Black Ribbon Day: Online Service for Sunday 22nd August 2021


Prelude Roots and Wings by Elizabeth Harley


Opening Words First They Came by Pastor Martin Niemöller

First they came for the Communists,
And I did not speak out
Because I was not a Communist.
Then they came for the Socialists,
And I did not speak out
Because I was not a Socialist.
Then they came for the trade unionists,
And I did not speak out
Because I was not a trade unionist.
Then they came for the Jews,
And I did not speak out
Because I was not a Jew.
Then they came for me,
And there was no one left
To speak out for me.

Chalice Lighting (you may wish to light a candle in your own home at this point. I will be lighting my chalice for worship at 11.00 am on Sunday morning)


Passover Haggadah


May the light we now kindle

Inspire us to use our powers

To heal and not to harm,

To help and not to hinder,

To bless and not to curse,

To serve you, Spirit of freedom.


Opening Prayer


Spirit of Life and Love,

Be with us as we gather for worship,

each in their own place.

Help us to feel a sense of community,

even though we are physically apart.

Help us to care for each other,

as we come out of lockdown,

keeping in touch however we can,

and helping each other,

however we may.

May we remember that

caution is still needed,

that close contact is still unwise.

Help us to be grateful for the freedoms we have

and to respect the wishes of others.

May we hold in our hearts all those

Who are grieving, lost, alone,

Suffering in any way.



Reading Black Ribbon Day from Wikipedia


Black Ribbon Day, officially known in the European Union as the European Day of Remembrance for Victims of Stalinism and Nazism, is an international day of remembrance for the victims of totalitarian regimes, specifically StalinistcommunistNazi and fascist regimes. Formally recognised by the European Union and a number of other countries, it is observed on 23 August and symbolizes the rejection of “extremism, intolerance and oppression”. The purpose of this Day of Remembrance is to preserve the memory of the victims of mass deportations and exterminations, while promoting democratic values with the aim to reinforce peace and stability in Europe. It is one of the two official remembrance days or observances of the European Union, alongside Europe Day. Under the name Black Ribbon Day it is also an official remembrance day of Canada, the United States and other countries.

The remembrance day has its origins in Cold War-era protests in Western countries against the Soviet Union that gained prominence in the years leading up to the Revolutions of 1989 and that inspired the 1989 Baltic Way, a major demonstration where two million people joined their hands to call for an end to the Soviet occupation.

The remembrance day is part of a common European response to Russian disinformation that seeks to deny Soviet war crimes and other atrocities and justify Soviet invasions and occupations, and has been attacked by Vladimir Putin‘s Russian government for its condemnation of Stalinism. In a 2019 resolution, the European Parliament highlighted the importance of 23 August in pushing back against a Russian “information war waged against democratic Europe.”


Alternative Lord’s Prayer


Spirit of Life and Love, here and everywhere,

May we be aware of your presence in our lives.

Task item —
Continue the Black Ribbon Day service order from the point where it stops.

Dataset —
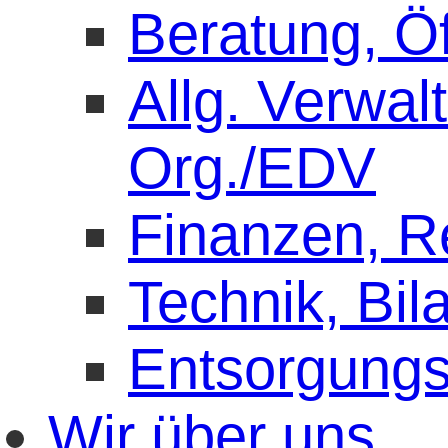
Beratung, Öf
Allg. Verwal
Org./EDV
Finanzen, 
Technik, Bil
Entsorgung
Wir über uns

Task response —
May our world be blessed.

May our daily needs be met,

And may our shortcomings be forgiven,

As we forgive those of others.

Give us the strength to resist wrong-doing,

The inspiration and guidance to do right,

And the wisdom to know the difference.

We are your hands in the world; help us to grow.

May we have compassion for all living beings,

And receive whatever life brings,

With courage and trust. Amen


Reading from the author’s Afterword to If This Is A Man by Primo Levi


If understanding is impossible, knowing is imperative, because what happened could happen again. Conscience can be seduced and obscured again – even our consciences.


For this reason, it is everyone’s duty to reflect on what happened. Everyone must know, or remember, that when Hitler and Mussolini spoke in public, they were believed, applauded, admired, adored like gods. They were ‘charismatic leaders’; they possessed a secret power of seduction that did not proceed from the credibility or the soundness of the things they said but from the suggestive way in which they said them, from their eloquence, from their histrionic art.  … They were acclaimed with hosannahs and followed to the death by millions of the faithful. We must remember that these faithful followers … were not born torturers, were not (with a few exceptions) monsters: they were ordinary men. Monsters exist, but they are too few in number to be truly dangerous. More dangerous are the common men, the functionaries ready to believe and to act without asking questions, like Eichmann; like Hoss, the commandant of Auschwitz; like Stangl, commandant of Treblinka; like the French military of twenty years later, slaughterers in Algeria; like the Khmer Rouge of the late seventies, slaughterers in Cambodia.


It is therefore necessary to be suspicious of those who seek to convince us with means other than reason, and of charismatic leaders: we must be cautious about delegating to others our judgement and our will.


Prayer Prayers said on the occasion of the 50th anniversary of the death of Anne Frank

God, you created us all in your own likeness.
We thank you for the wonderful diversity of races and cultures in your world.
Enrich our lives by ever-widening circles of fellow feeling and understanding;
show us your presence in those most different from us, so that in all our relationships,
both by what we have in common and by things in which we differ,
we may come to know you more fully in your creation.

Judge eternal, bringer of justice,
hear the cry of those who suffer under the lash of heartless political oppression;
those who languish in prisons and labour camps, untried or falsely condemned;
those whose bodies are shattered,
or whose minds are unhinged by torture or deprivation.
Meet them in their anguish and despair,
and kindle in them the light of hope,
that they may find rest in your love,
healing in your compassion
and faith in your mercy.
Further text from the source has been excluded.